This tutorial will walk you through the process of extracting dense tables from account statements using OmniAI’s extract API with the extractPerPage parameter.

Parse dense account statements

Multi-page account statements often contain transaction tables with similar formatting on each page. This tutorial shows how to efficiently extract these tables using the extractPerPage parameter, which processes each page separately and then aggregates the results.

Account statement with dense table

Example account statement with dense table

1

Create a document template

Create a document template by uploading an example of your account statement or using our pre-built account statement template.
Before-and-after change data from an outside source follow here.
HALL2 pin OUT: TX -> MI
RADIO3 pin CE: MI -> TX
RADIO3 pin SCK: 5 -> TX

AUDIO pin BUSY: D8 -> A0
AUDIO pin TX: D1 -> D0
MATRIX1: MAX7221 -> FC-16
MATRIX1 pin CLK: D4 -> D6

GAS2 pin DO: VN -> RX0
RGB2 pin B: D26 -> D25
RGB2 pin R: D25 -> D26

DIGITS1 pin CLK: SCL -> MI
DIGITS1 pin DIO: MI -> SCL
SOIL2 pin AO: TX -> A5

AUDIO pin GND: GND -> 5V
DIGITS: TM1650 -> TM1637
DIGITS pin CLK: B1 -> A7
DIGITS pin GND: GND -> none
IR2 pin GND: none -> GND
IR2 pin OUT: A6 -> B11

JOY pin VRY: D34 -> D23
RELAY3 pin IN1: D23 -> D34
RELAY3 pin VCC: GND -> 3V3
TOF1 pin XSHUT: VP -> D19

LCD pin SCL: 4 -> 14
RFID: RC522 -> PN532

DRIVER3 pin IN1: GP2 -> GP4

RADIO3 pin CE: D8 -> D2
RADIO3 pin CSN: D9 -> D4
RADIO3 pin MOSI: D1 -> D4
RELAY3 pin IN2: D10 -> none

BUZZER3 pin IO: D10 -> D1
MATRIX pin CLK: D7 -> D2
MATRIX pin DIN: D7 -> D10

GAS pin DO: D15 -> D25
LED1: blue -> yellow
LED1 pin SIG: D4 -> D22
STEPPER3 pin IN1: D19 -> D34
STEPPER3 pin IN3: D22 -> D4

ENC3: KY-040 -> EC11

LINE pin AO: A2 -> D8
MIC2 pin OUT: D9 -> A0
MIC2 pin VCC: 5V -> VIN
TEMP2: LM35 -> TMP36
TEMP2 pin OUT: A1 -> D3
Bank account statement template
2

Build an extraction schema

For account statements, we’ll extract:

  • account_info object - Account holder details and statement period
  • summary object - Account summary including opening/closing balances
  • transactions array - Transaction details

Here’s our schema structure focusing on the transaction table:

3

Configure per-page extraction

The key to efficiently extracting dense tables that span multiple pages is to use the extractPerPage parameter to process the transactions array on each page separately.

For account statements with transaction tables spanning multiple pages:

  1. In your template settings, enable the Extract Per Page option for the transactions property
Extract Per Page Configuration

This tells OmniAI to:

  1. Extract the account_info and summary data once from the whole document
  2. Extract transactions from each page separately
  3. Automatically combine all transactions into a single array in the final result
4

Test the template

Run the template on an example statement to ensure it’s working as expected. You should see all transactions from all pages combined into a single array.

Dense table extraction results
5

Using the API

Once you’ve saved the template and confirmed it’s working as expected, you can use the API to parse account statements.

You can retrieve your API keys from the settings page.

Node.js
import axios from 'axios';
import dotenv from 'dotenv';

dotenv.config();

// Replace with your own values
const url = '<file-url>';
const templateId = '<template-id>';

const OMNI_API_URL = 'https://api.getomni.ai';
const options = {
  headers: {
    'x-api-key': process.env.OMNI_API_KEY,
    'Content-Type': 'application/json',
  },
};

const createExtraction = async (url, templateId) => {
  const data = {
    url,
    templateId,
  };
  const response = await axios.post(`${OMNI_API_URL}/extract`, data, options);
  return response.data;
};

const getExtractionResult = async (extractionId) => {
  const response = await axios.get(`${OMNI_API_URL}/extract?jobId=${extractionId}`, options);
  return response.data;
};

const runExtraction = async (url, templateId) => {
  try {
    // Step 1: Initiate the extraction
    const extractionData = await createExtraction(url, templateId);

    // Step 2: Get the extraction jobId
    const extractionId = extractionData.jobId;

    // Step 3: Poll for results with a maximum duration
    let result;
    const pollingInterval = 2000; // 2 seconds between attempts
    const maxDurationMs = 1800000; // 3 minutes maximum polling duration
    const startTime = Date.now();

    while (Date.now() - startTime < maxDurationMs) {
      // Wait for the specified polling interval
      await new Promise((resolve) => setTimeout(resolve, pollingInterval));
      result = await getExtractionResult(extractionId);

      if (result.status === 'COMPLETE' || result.status === 'ERROR') {
        break;
      }
    }

    return result;
  } catch (error) {
    throw error;
  }
};

runExtraction(url, templateId)
  .then((result) => console.log(JSON.stringify(result, null, 2)))
  .catch((error) => console.error(error));

Optimization tips for extracting dense tables

  1. Structure your schema carefully: Define the transaction array’s schema with all the fields you need to extract from the table.

  2. Use descriptive field descriptions: Clear descriptions help the extraction engine understand what data to look for.

  3. Test with multiple documents: Test your template with different account statements to ensure it works across various formats.

  4. Check extraction consistency: Verify that transactions from different pages are formatted consistently in the final result.

  5. Performance benefits: For large documents with many pages, extracting tables per page can be significantly faster and more accurate than extracting from the entire document at once.